The project, known as the PC Security Stack Mappings, is a collaboration between Intel, Microsoft, and CrowdStrike. The objective is to provide greater clarity on how vPro’s approximately 30 hardware-enabled security features counter specific attack techniques listed in the MITRE ATT&CK framework. This alignment is expected to help businesses bolster their cybersecurity strategies by leveraging Intel’s latest chip security capabilities.
Mapping vPro’s Security Features to Attack Techniques
Historically, Intel has not focused on linking specific attack types to the security hardware features of its chips. However, the new mapping project reveals how distinct security features protect against around 150 attack techniques detailed in the MITRE ATT&CK framework. Security operations teams often rely on this framework to assess vulnerabilities and enhance their defenses, but its application has predominantly been in the software domain rather than hardware.
Intel’s vPro chips, commonly used in business environments, include enhanced security and management features that allow system administrators to remotely manage and update devices. Over multiple generations, these security features have been refined, and the latest vPro processors, codenamed Arrow Lake, introduce a redesigned chip structure where individual functional components, known as chiplets, are integrated into a larger processor. One of the significant advancements in this architecture is the inclusion of a dedicated security tile, which enhances protection at the hardware level.
Integration with Microsoft’s Secured-Core Initiative and Future Plans
In addition to Intel’s security advancements, the new vPro Security chips incorporate support for Microsoft’s Secured-Core initiative, which establishes a hardware-level security layer to safeguard critical computing functions, including boot integrity. Microsoft’s Pluton security chip is a crucial component of this initiative, further strengthening device security.

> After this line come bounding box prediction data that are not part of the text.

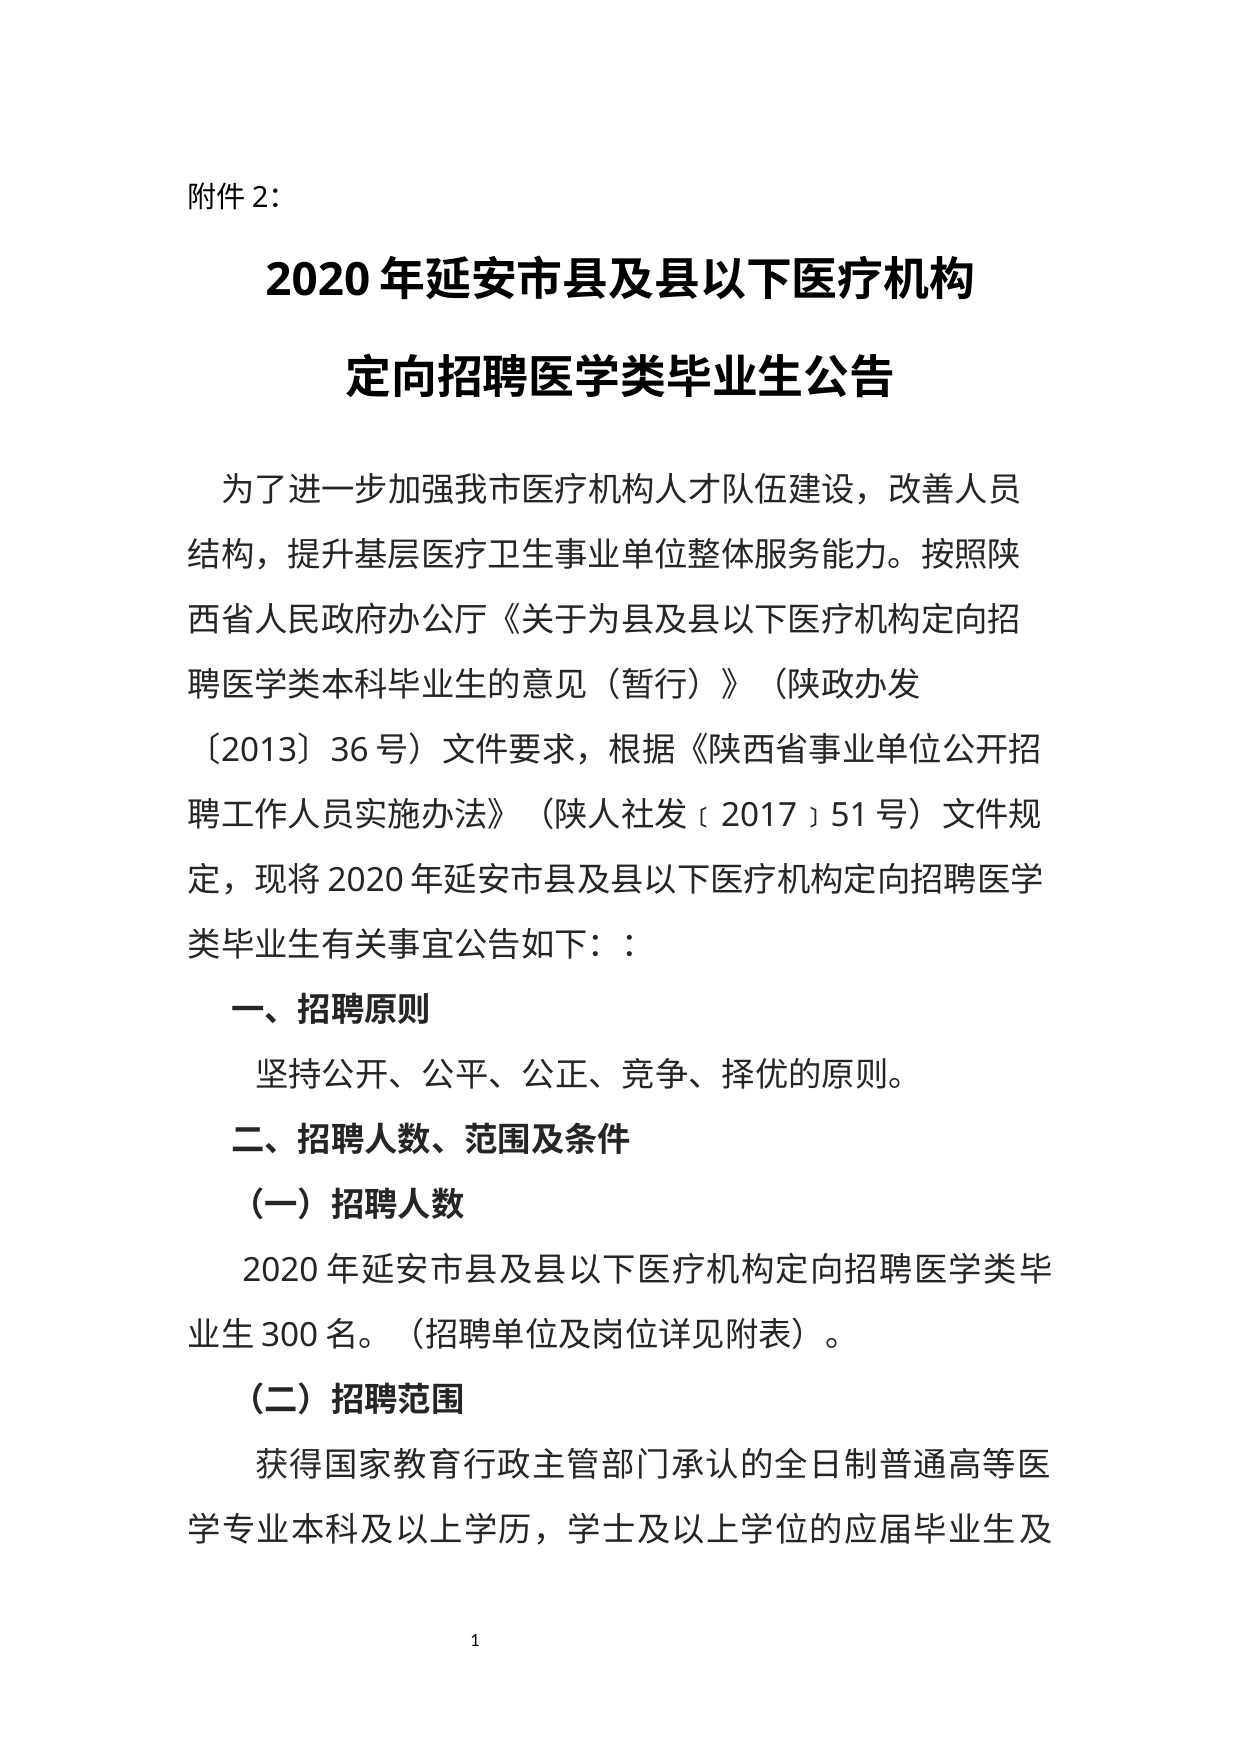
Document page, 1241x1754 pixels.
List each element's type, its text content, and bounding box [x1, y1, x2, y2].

text 一、招聘原则 [187, 974, 1053, 1039]
text 附件2： [187, 162, 1053, 227]
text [187, 1429, 1053, 1559]
text （二）招聘范围 [187, 1364, 1053, 1429]
text 定向招聘医学类毕业生公告 [187, 324, 1053, 422]
text 二、招聘人数、范围及条件 [187, 1104, 1053, 1169]
text 2020年延安市县及县以下医疗机构 [187, 227, 1053, 324]
text 2020年延安市县及县以下医疗机构定向招聘医学类毕业生300名。（招聘单位及岗位详见附表）。 [187, 1234, 1053, 1364]
text 坚持公开、公平、公正、竞争、择优的原则。 [187, 1039, 1053, 1104]
text 为了进一步加强我市医疗机构人才队伍建设，改善人员结构，提升基层医疗卫生事业单位整体服务能力。按照陕西省人民政府办公厅《关于为县及县以下医疗机构定向招聘医学类本科毕业生的意见（暂行）》（陕政办发〔2013〕36号）文件要求，根据《陕西省事业单位公开招聘工作人员实施办法》（陕人社发﹝2017﹞51号）文件规定，现将2020年延安市县及县以下医疗机构定向招聘医学类毕业生有关事宜公告如下：： [187, 454, 1053, 974]
text （一）招聘人数 [187, 1169, 1053, 1234]
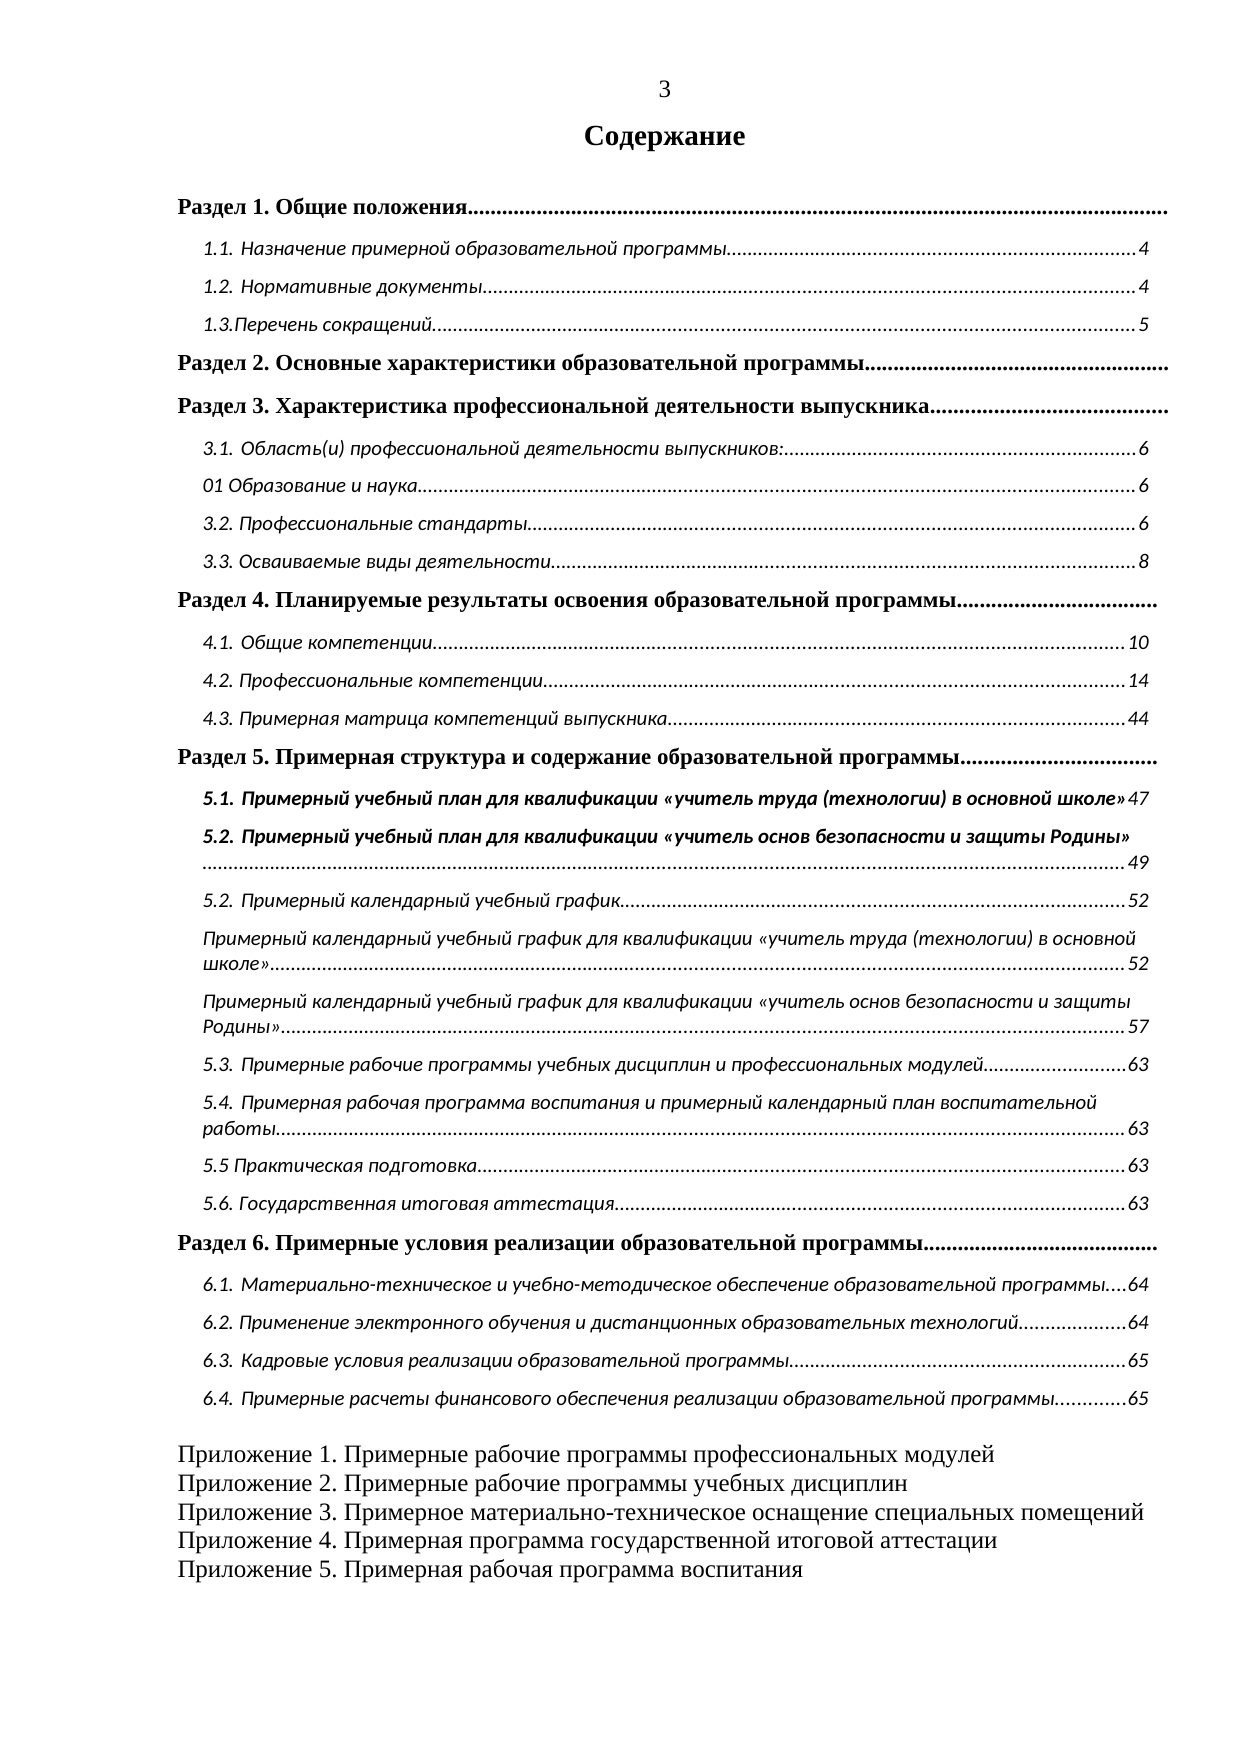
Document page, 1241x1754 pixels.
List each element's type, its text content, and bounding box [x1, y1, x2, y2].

Intel’s mapping tool is expected to provide valuable insights for c making procurement decisions. By analyzing security threats that impact older PCs, system administrators can better determine when to upgrade their hardware to maintain robust protection against emerging threats. The tool may also help identify instances where security controls are inadvertently disabled, allowing IT teams to address potential vulnerabilities proactively.
Having completed the first phase of the PC Security Stack Mappings project, Intel is already considering further applications of its mapping data. The company currently offers a feature called Discovery, which provides detailed insights into PC manageability capabilities. Future developments may involve leveraging mapping data to generate security scores for endpoints, enhancing enterprise cybersecurity strategies. Intel aims to integrate these insights into its cloud services, enabling real-time security assessments and activation of necessary security measures.